Ma quali sono i segreti che permettono al campione scozzese di esprimersi a un livello così elevato per tanto tempo, pur in presenza di avversari formidabili? Proviamo a capirlo analizzando le sue partite giocate in tornei del Grande Slam negli ultimi dieci anni, dal 2011 (compreso) in poi.

UNO SGUARDO D’INSIEME

Prima di approfondire l’analisi, alla ricerca di pattern vincenti e perdenti, cerchiamo, nei limiti del possibile, di averne una visione d’insieme, inquadrando lo stile di gioco di Murray degli ultimi dieci anni con una serie di statistiche i cui valori medi sono mostrati in Figura 1, separatamente per superficie di gioco.

Figura 1. Statistiche medie di gioco per Andy Murray, match di singolare in tornei del Grande Slam dal 2011 in poi

Non stupisce certo la capacità di Murray di produrre colpi vincenti su tutte le superfici, ma colpisce come il saldo tra vincenti ed errori non forzati sia significativamente migliore sull’erba, forse la superficie più congeniale al gioco del campione scozzese (e su cui, in effetti, ha raccolto alcuni tra i suoi maggiori successi, a cominciare dall’oro olimpico a Londra).
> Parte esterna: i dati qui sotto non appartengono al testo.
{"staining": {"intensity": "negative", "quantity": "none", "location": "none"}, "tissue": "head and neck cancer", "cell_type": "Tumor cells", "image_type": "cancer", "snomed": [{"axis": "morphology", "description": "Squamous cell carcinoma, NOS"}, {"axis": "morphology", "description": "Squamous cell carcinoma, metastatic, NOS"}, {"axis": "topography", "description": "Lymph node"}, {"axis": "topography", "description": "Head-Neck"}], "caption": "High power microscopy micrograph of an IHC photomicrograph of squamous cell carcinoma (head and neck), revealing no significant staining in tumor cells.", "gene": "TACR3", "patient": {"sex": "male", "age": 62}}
A differenza di altri tennisti, Murray non sembra essere particolarmente più (o meno) propenso a cercare la via della rete in funzione della superficie: mediamente, si presenta a rete tra le quindici e le venti volte per match, sia su erba che su cemento che su terra.
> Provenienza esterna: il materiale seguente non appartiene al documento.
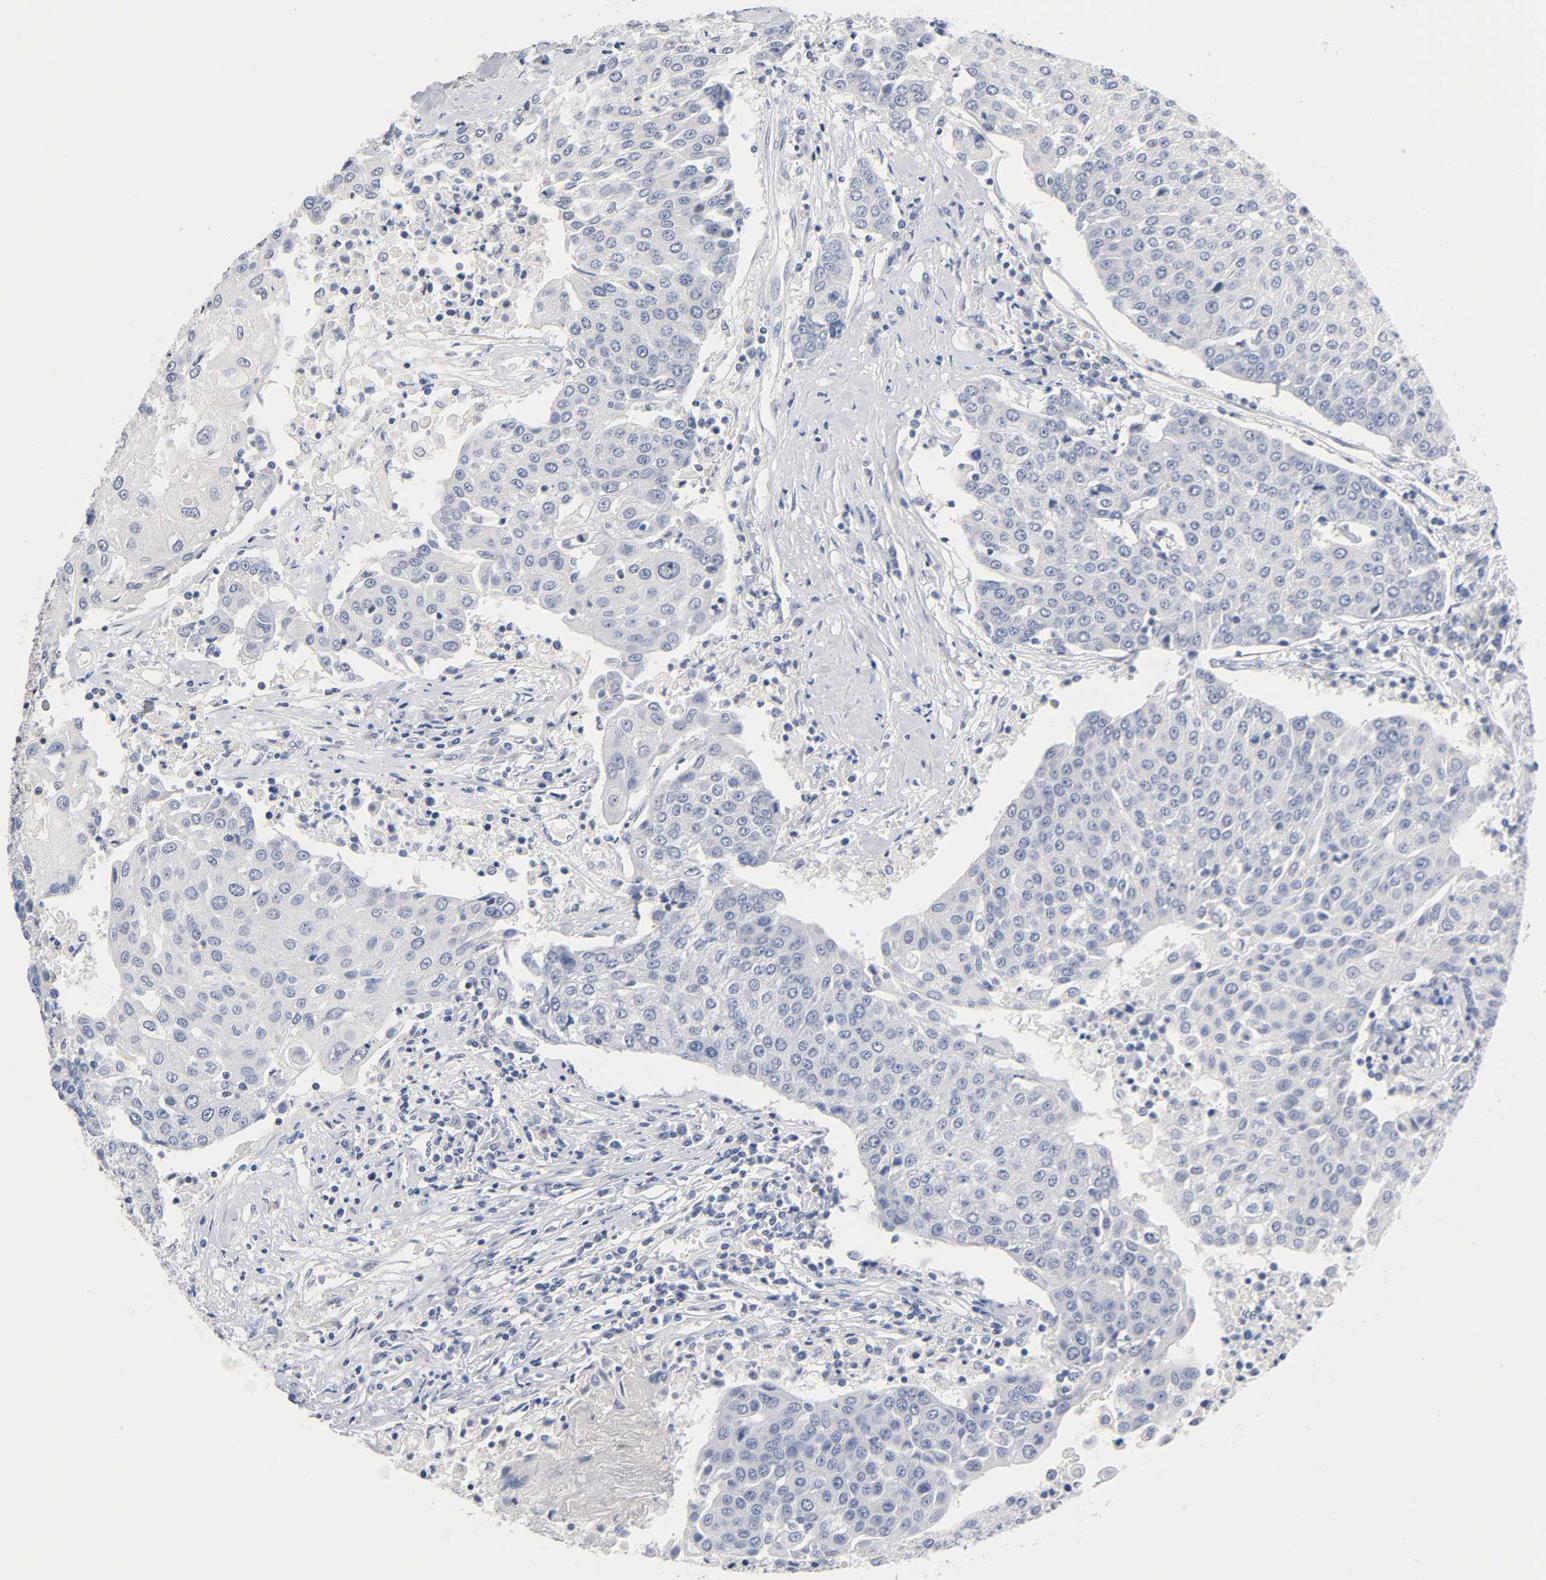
{"staining": {"intensity": "negative", "quantity": "none", "location": "none"}, "tissue": "urothelial cancer", "cell_type": "Tumor cells", "image_type": "cancer", "snomed": [{"axis": "morphology", "description": "Urothelial carcinoma, High grade"}, {"axis": "topography", "description": "Urinary bladder"}], "caption": "DAB (3,3'-diaminobenzidine) immunohistochemical staining of human urothelial carcinoma (high-grade) shows no significant positivity in tumor cells. (Brightfield microscopy of DAB (3,3'-diaminobenzidine) IHC at high magnification).", "gene": "NFATC1", "patient": {"sex": "female", "age": 85}}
Un secondo set di statistiche, mostrato in Figura 2, può esserci d’aiuto nel farci un’idea ancora più precisa:

Figura 2. Altre statistiche medie per Andy Murray, match di singolare in tornei del Grande Slam dal 2011 in poi

Da questo secondo plot, è evidente in primo luogo la costanza di rendimento ad alti livelli, con una percentuale di match vinti che si aggira, su tutte le superfici, sempre intorno all’80%. Notevole anche la capacità di Murray di salvare palle break, in particolare sull’erba dove sfiora il 75%, a testimonianza di una grande forza mentale e di una notevole capacità di reazione, nei momenti più critici.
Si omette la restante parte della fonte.